:: Problem ::
All that is wanted is an exact copy of the line containing "- [ ] PR description is complete and accurate" and the lines after it, through the end of the records.

:: Provided records ::
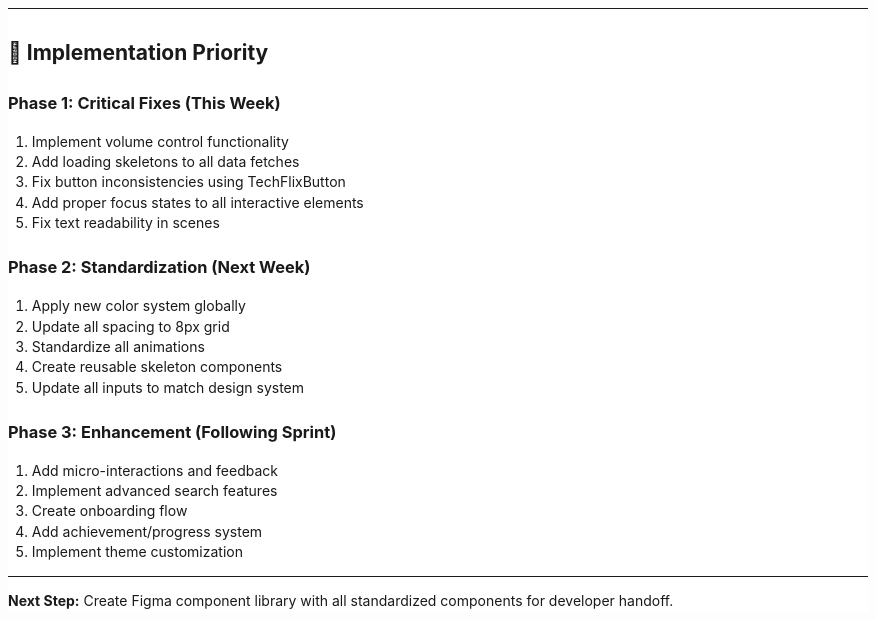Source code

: 
---

## 🔧 Implementation Priority

### Phase 1: Critical Fixes (This Week)
1. Implement volume control functionality
2. Add loading skeletons to all data fetches
3. Fix button inconsistencies using TechFlixButton
4. Add proper focus states to all interactive elements
5. Fix text readability in scenes

### Phase 2: Standardization (Next Week)
1. Apply new color system globally
2. Update all spacing to 8px grid
3. Standardize all animations
4. Create reusable skeleton components
5. Update all inputs to match design system

### Phase 3: Enhancement (Following Sprint)
1. Add micro-interactions and feedback
2. Implement advanced search features
3. Create onboarding flow
4. Add achievement/progress system
5. Implement theme customization

---

**Next Step:** Create Figma component library with all standardized components for developer handoff.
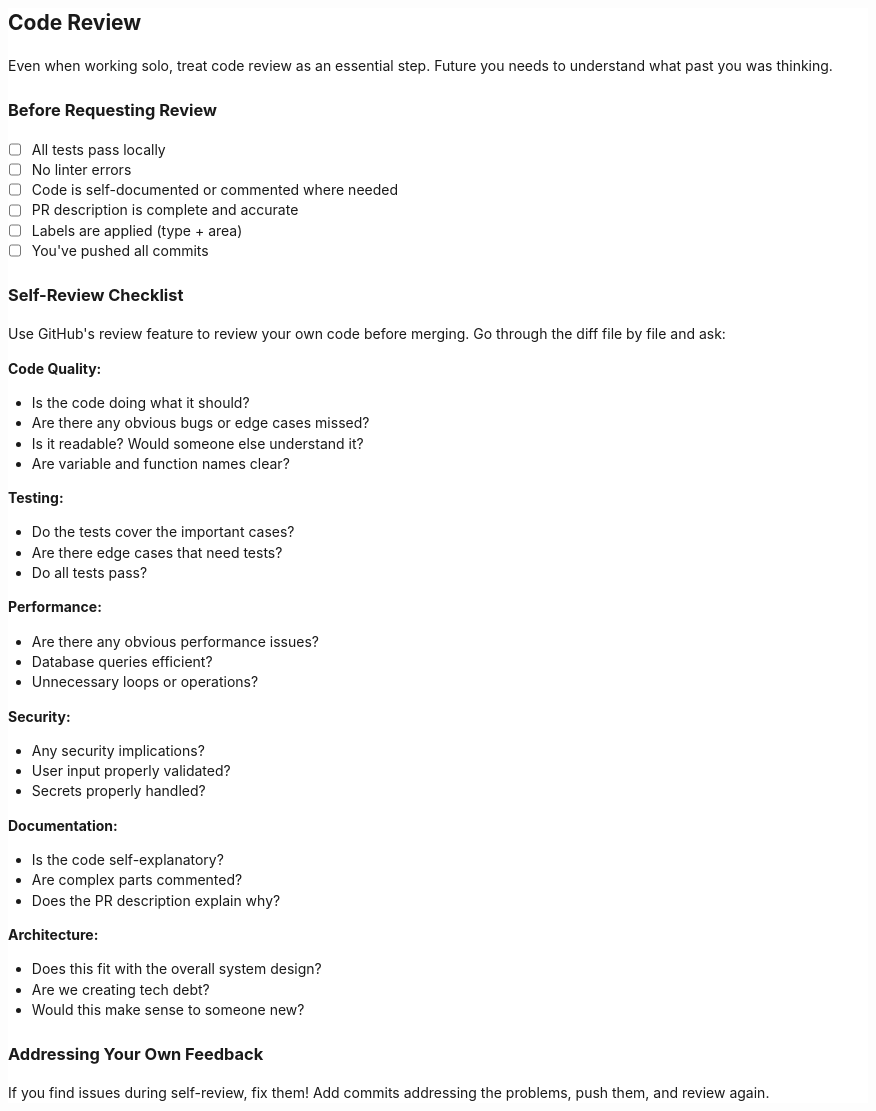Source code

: ## Code Review

Even when working solo, treat code review as an essential step. Future you needs to understand what past you was thinking.

### Before Requesting Review

- [ ] All tests pass locally
- [ ] No linter errors
- [ ] Code is self-documented or commented where needed
- [ ] PR description is complete and accurate
- [ ] Labels are applied (type + area)
- [ ] You've pushed all commits

### Self-Review Checklist

Use GitHub's review feature to review your own code before merging. Go through the diff file by file and ask:

**Code Quality:**
- Is the code doing what it should?
- Are there any obvious bugs or edge cases missed?
- Is it readable? Would someone else understand it?
- Are variable and function names clear?

**Testing:**
- Do the tests cover the important cases?
- Are there edge cases that need tests?
- Do all tests pass?

**Performance:**
- Are there any obvious performance issues?
- Database queries efficient?
- Unnecessary loops or operations?

**Security:**
- Any security implications?
- User input properly validated?
- Secrets properly handled?

**Documentation:**
- Is the code self-explanatory?
- Are complex parts commented?
- Does the PR description explain why?

**Architecture:**
- Does this fit with the overall system design?
- Are we creating tech debt?
- Would this make sense to someone new?

### Addressing Your Own Feedback

If you find issues during self-review, fix them! Add commits addressing the problems, push them, and review again.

:: The answer ::
- [ ] PR description is complete and accurate
- [ ] Labels are applied (type + area)
- [ ] You've pushed all commits

### Self-Review Checklist

Use GitHub's review feature to review your own code before merging. Go through the diff file by file and ask:

**Code Quality:**
- Is the code doing what it should?
- Are there any obvious bugs or edge cases missed?
- Is it readable? Would someone else understand it?
- Are variable and function names clear?

**Testing:**
- Do the tests cover the important cases?
- Are there edge cases that need tests?
- Do all tests pass?

**Performance:**
- Are there any obvious performance issues?
- Database queries efficient?
- Unnecessary loops or operations?

**Security:**
- Any security implications?
- User input properly validated?
- Secrets properly handled?

**Documentation:**
- Is the code self-explanatory?
- Are complex parts commented?
- Does the PR description explain why?

**Architecture:**
- Does this fit with the overall system design?
- Are we creating tech debt?
- Would this make sense to someone new?

### Addressing Your Own Feedback

If you find issues during self-review, fix them! Add commits addressing the problems, push them, and review again.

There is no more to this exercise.